Connecting Benchmarks/Horizontal Alignment
Terms from the K-12 Glossary
- Scatter Plot
Purpose and Instructional Strategies
In grades 6 and 7, students described and interpreted, quantitatively and qualitatively, both numerical and categorical univariate data. In grade 8, students encounter bivariate data, and they use scatter plots to determine whether there is any association between the variables. In Algebra 1, students will continue working with scatter plots to display association, but expand their knowledge to consider association in bivariate categorical data, displayed with frequency tables.
- Instruction includes students communicating the relationships between two variables. Students should analyze scatter plots to determine the type and degree of association.
- Outliers in scatter plots are different than outliers in box plots. There is no special rule determining if a data point is an outlier in a scatter plot. Instead, students need to consider why the outlier does not fit the pattern. Students should examine if outliers are valid or represent a recording or measurement error. Students should identify outliers and clusters and give possible reasons for their existence (MTR.4.1, MTR.7.1).
- Instruction includes opportunities to discuss the effects of changing the data slightly and how the changes impact the scatter plots (MTR.4.1).
Common Misconceptions or Errors
- Students may invert positive and negative correlations.
- Students may incorrectly assume that associations can only have one descriptor.

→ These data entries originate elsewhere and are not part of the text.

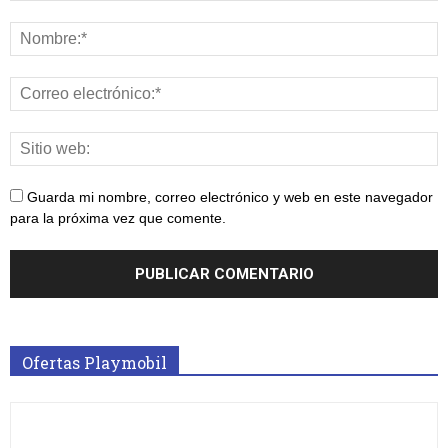
Guarda mi nombre, correo electrónico y web en este navegador
para la próxima vez que comente.
Ofertas Playmobil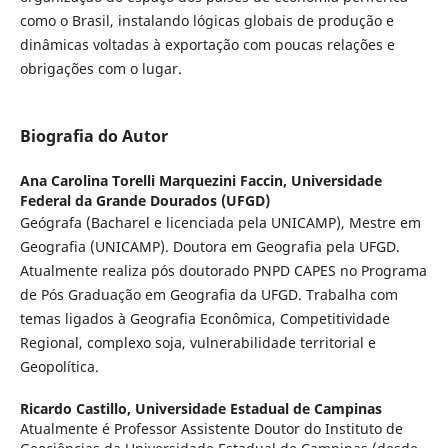
como o Brasil, instalando lógicas globais de produção e
dinâmicas voltadas à exportação com poucas relações e
obrigações com o lugar.
Biografia do Autor
Ana Carolina Torelli Marquezini Faccin,
Universidade
Federal da Grande Dourados (UFGD)
Geógrafa (Bacharel e licenciada pela UNICAMP), Mestre em
Geografia (UNICAMP). Doutora em Geografia pela UFGD.
Atualmente realiza pós doutorado PNPD CAPES no Programa
de Pós Graduação em Geografia da UFGD. Trabalha com
temas ligados à Geografia Econômica, Competitividade
Regional, complexo soja, vulnerabilidade territorial e
Geopolítica.
Ricardo Castillo,
Universidade Estadual de Campinas
Atualmente é Professor Assistente Doutor do Instituto de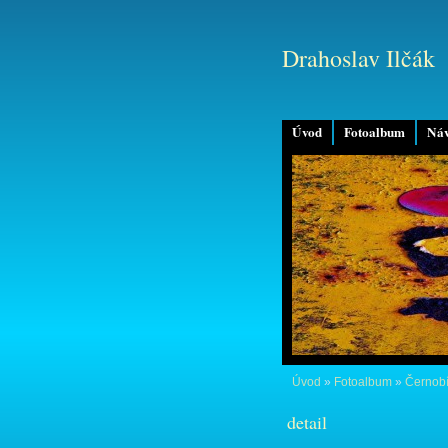
Drahoslav Ilčák
Úvod
Fotoalbum
Náv
Úvod
»
Fotoalbum
»
Černobí
detail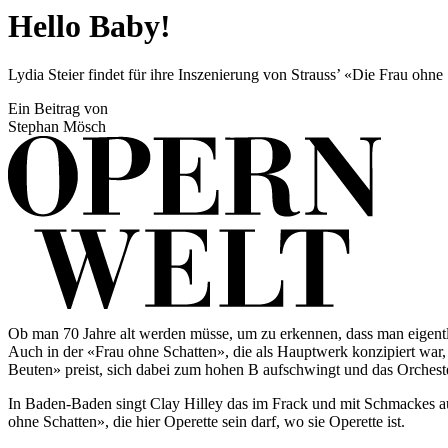
Hello Baby!
Lydia Steier findet für ihre Inszenierung von Strauss’ «Die Frau ohne 
Ein Beitrag von
Stephan Mösch
Ob man 70 Jahre alt werden müsse, um zu erkennen, dass man eigentlic
Auch in der «Frau ohne Schatten», die als Hauptwerk konzipiert war, 
Beuten» preist, sich dabei zum hohen B aufschwingt und das Orchester 
In Baden-Baden singt Clay Hilley das im Frack und mit Schmackes au
ohne Schatten», die hier Operette sein darf, wo sie Operette ist.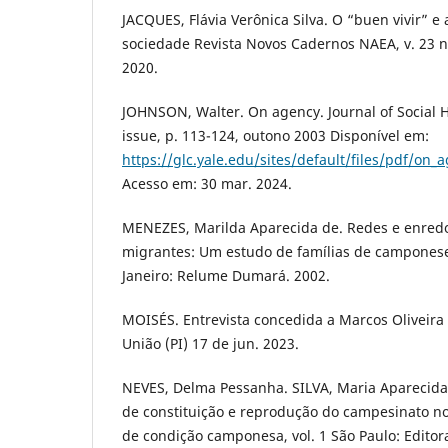
JACQUES, Flávia Verônica Silva. O “buen vivir” 
sociedade Revista Novos Cadernos NAEA, v. 23 n.
2020.
JOHNSON, Walter. On agency. Journal of Social His
issue, p. 113-124, outono 2003 Disponível em:
https://glc.yale.edu/sites/default/files/pdf/on
Acesso em: 30 mar. 2024.
MENEZES, Marilda Aparecida de. Redes e enredo
migrantes: Um estudo de famílias de camponese
Janeiro: Relume Dumará. 2002.
MOISÉS. Entrevista concedida a Marcos Oliveira 
União (PI) 17 de jun. 2023.
NEVES, Delma Pessanha. SILVA, Maria Aparecida
de constituição e reprodução do campesinato no
de condição camponesa, vol. 1 São Paulo: Edito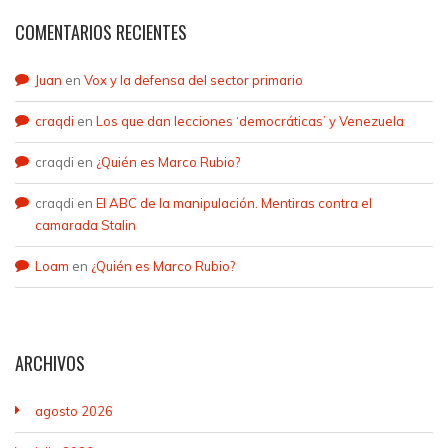
COMENTARIOS RECIENTES
Juan
en
Vox y la defensa del sector primario
craqdi
en
Los que dan lecciones ‘democráticas’ y Venezuela
craqdi
en
¿Quién es Marco Rubio?
craqdi
en
El ABC de la manipulación. Mentiras contra el
camarada Stalin
Loam
en
¿Quién es Marco Rubio?
ARCHIVOS
agosto 2026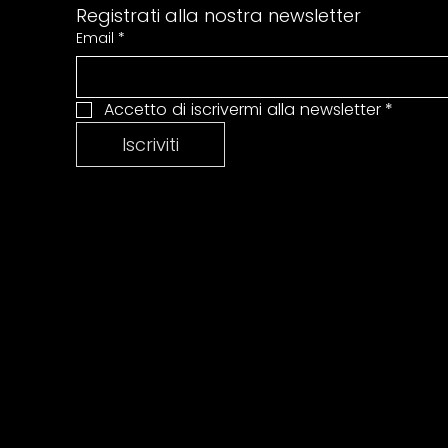
Registrati alla nostra newsletter
Email
*
Accetto di iscrivermi alla newsletter
*
Iscriviti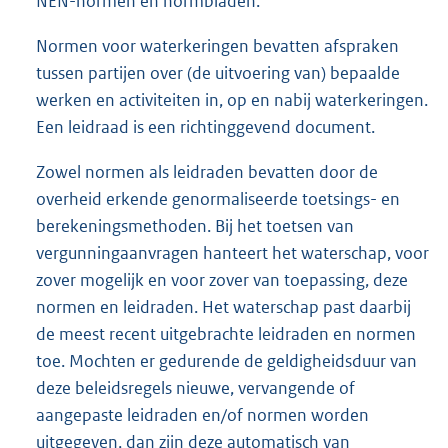
NEN-normen en normbladen.
Normen voor waterkeringen bevatten afspraken
tussen partijen over (de uitvoering van) bepaalde
werken en activiteiten in, op en nabij waterkeringen.
Een leidraad is een richtinggevend document.
Zowel normen als leidraden bevatten door de
overheid erkende genormaliseerde toetsings- en
berekeningsmethoden. Bij het toetsen van
vergunningaanvragen hanteert het waterschap, voor
zover mogelijk en voor zover van toepassing, deze
normen en leidraden. Het waterschap past daarbij
de meest recent uitgebrachte leidraden en normen
toe. Mochten er gedurende de geldigheidsduur van
deze beleidsregels nieuwe, vervangende of
aangepaste leidraden en/of normen worden
uitgegeven, dan zijn deze automatisch van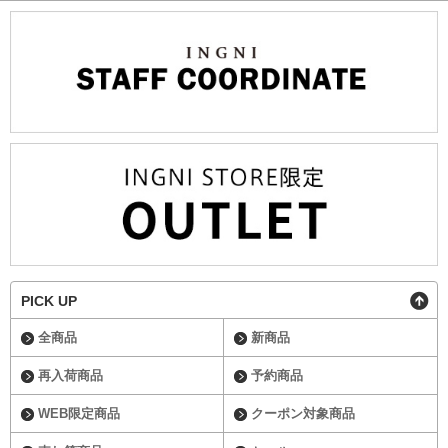
PICK UP
全商品
新商品
再入荷商品
予約商品
WEB限定商品
クーポン対象商品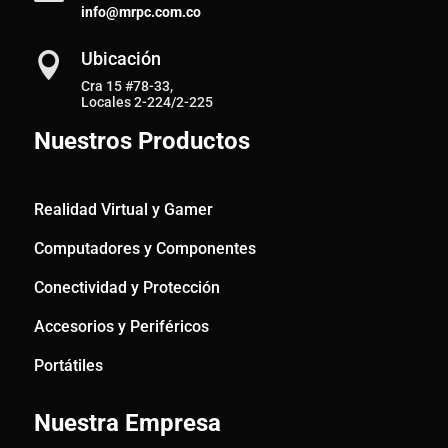
info@mrpc.com.co
Ubicación

Cra 15 #78-33,
Locales 2-224/2-225
Nuestros Productos
Realidad Virtual y Gamer
Computadores y Componentes
Conectividad y Protección
Accesorios y Periféricos
Portátiles
Nuestra Empresa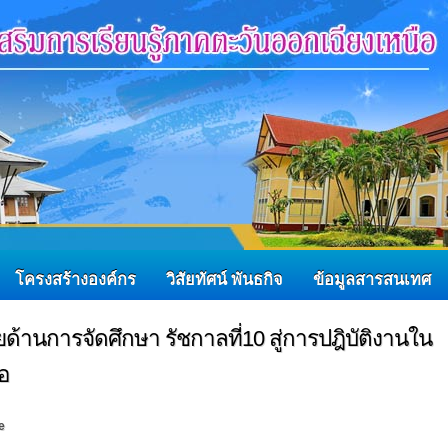
โครงสร้างองค์กร
วิสัยทัศน์ พันธกิจ
ข้อมูลสารสนเทศ
นการจัดศึกษา รัชกาลที่10 สู่การปฎิบัติงานใน
อ
e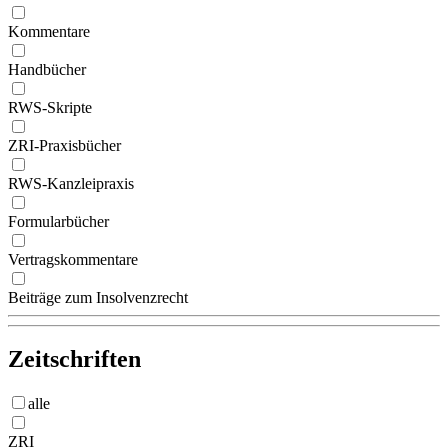
Kommentare
Handbücher
RWS-Skripte
ZRI-Praxisbücher
RWS-Kanzleipraxis
Formularbücher
Vertragskommentare
Beiträge zum Insolvenzrecht
Zeitschriften
alle
ZRI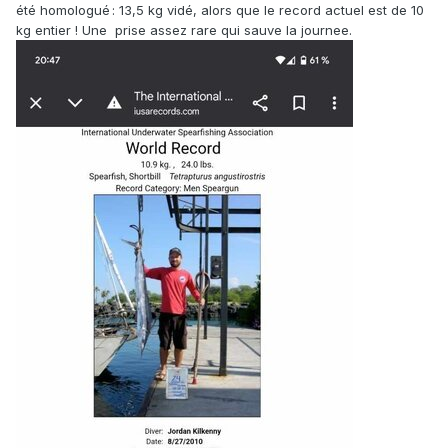
été homologué : 13,5 kg vidé, alors que le record actuel est de 10
kg entier ! Une prise assez rare qui sauve la journee.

- For example, students may only say that the correlation is a positive association instead of describing it as a strong, positive linear association.
- Students may misinterpret an outlier and why it may occur in a set of data.
Strategies to Support Tiered Instruction
- Teacher provides clear examples of associations of scatter plots (representing both strong and weak associations). Teacher facilitates discussion about whether each association is positive or negative.
- Teacher provides examples of different outliers and discusses with students why this occurred. Creating this dialogue will help students begin to understand how outliers can be used differently depending on the type of data collected, and what the data is intended for.
- Instruction includes co-creating a graphic organizer to include examples of different patterns to association. Categories include trends in association (positive, negative, no), strength of association (strong, weak) and pattern of association (linear or nonlinear).
Instructional Task 1 (MTR.4.1, MTR.7.1)
The graphs below shows the test scores of the students in Dexter's class. The first graph shows the relationship between test scores and the amount of time the students spent studying, and the second graph shows the relationship between test scores and shoe size.
- Part A. Describe and explain the pattern of association for each of the graphs.
- Part B. If you were to add an outlier to the first graph, describe the data point and what it would mean in context.
Instructional Task 2 (MTR.4.1, MTR.7.1)
Population density measures are approximations of the number of people per square unit of area. The following scatter plot represents data from each of the 50 states comparing population (in millions) to land area (in 10,000 square miles) in 2012.
- Part A. Describe the type and degree of association between population and land area.
- Part B. Discuss with a partner possible interpretations of your answer to Part A. Do you think this would hold true for other countries?
Instructional Item 1
The scatter plot below compares middle school students' scores on the Epworth Sleepiness Scale (ESS) to their scores on a recent math test. The Epworth Sleepiness Scale measures excessive daytime sleepiness with zero being least sleepy. Describe the type and degree of association between scores on the Epworth Sleepiness Scale and scores on the math test.
*The strategies, tasks and items included in the B1G-M are examples and should not be considered comprehensive.